Have I lost you yet? Find it hard to worry about the bumpiness or smoothness of space-time at the scale of 10 to the -35? I feel your pain. Most of us are too busy worrying about the bumpiness of our monthly budgets, the stock markets, or diminishing assets to think too much about these arcane subjects. But Greene asserted that any validation of the string theorist's ideas would constitute one of the most profound breakthroughs our species has ever made. The clan is eagerly awaiting the restart of the CERN super collider later this year, which will hurl particles against one another and attempt to observe the results. The mathematics of string theory hold that there must be ten dimensions in our universe, not just the four we are familiar with now, (Lenth, breadth, depth and duration). The theory posits that if there is less energy after a collision than before, then perhaps some of the particles got pushed into one of those other unseen six dimensions--a little like the bad assets held off balance sheet in the strange "Level three" dimension the bank string theorists have created with their own fuzzy math.

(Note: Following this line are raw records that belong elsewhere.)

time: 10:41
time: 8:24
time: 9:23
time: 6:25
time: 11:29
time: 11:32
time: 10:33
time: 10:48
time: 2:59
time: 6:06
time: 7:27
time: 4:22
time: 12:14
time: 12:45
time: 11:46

Gee... it all makes sense now! Run the housing and lending market through the credit collider and see if the amount of equity remaining is less after the crash. If so, the securitized loans must have been pushed into the dimension called "Level Three!" Newton's assertion that a property must be marked in accordance with its current market value has been stricken down! The Einsteins of Wall Street have clearly shown us that you can loose billions of dollars, receive billions more in government subsidies, and still claim you made a profit that funds billions in bonus money and ehxorbitant salaries! Quantum banking has been saved!

There I go again...

Well...the evening provided a fascinating excursion into the realms of speculative physics, with everything from the Newton's Laws of Motion to the Heisenberg Uncertainty Principle coming up in the 90 minute lecture. A good time was had by all.

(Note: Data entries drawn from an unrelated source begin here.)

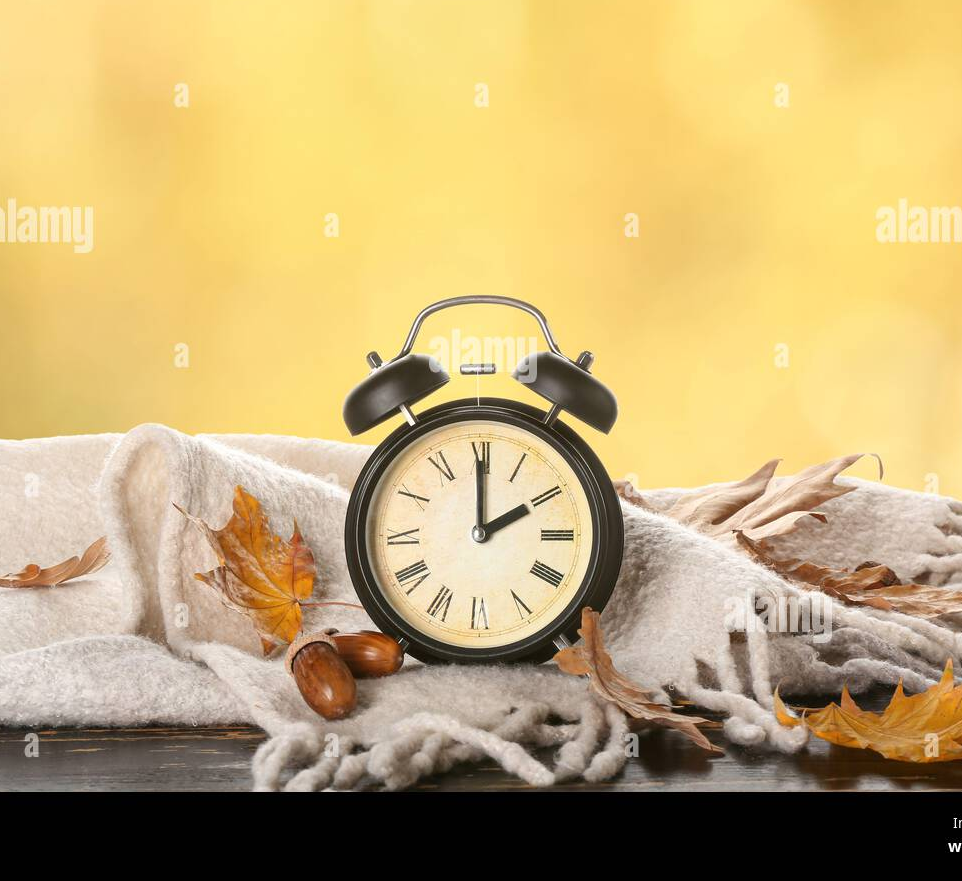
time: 2:00
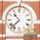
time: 10:37
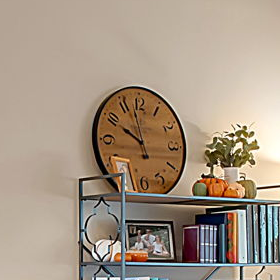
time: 9:57
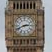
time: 2:41
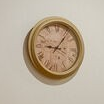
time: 9:06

All the talk about Heisenberg called to mind my own science fiction time travel novels dealing with the principle. Quantum mechanics couldn't even say, with any certainty, where a given particle in the universe was! One of my characters mused: "Dust in the wind... We want permanence, we reach for it, hope for it. Lord, isn’t that what heaven’s all about? But it doesn’t work that way—at least not in this realm. Nothing stays put for long. It’s all process; all change. We’re just surfing the wave now, that’s all. I don’t see what else could be done. I know how you must feel. It’s going to be lonely here—in the heart of it all. We’re sitting at infinity’s bedside now, and she’s quietly dreaming. At least we’ve got each other, if that’s any consolation."

So as I listened to Greene expound on the mysteries of string theory, wondering about the Heisenberg uncertainty principle, I felt a bit like that--sitting at infinity's bedside while the strange elegant universe kept on dreaming. And I was that dream as well.
Was I even here, quantumly speaking, that is? I just put my hand on my companion's shoulder and thought: At least we've got each other.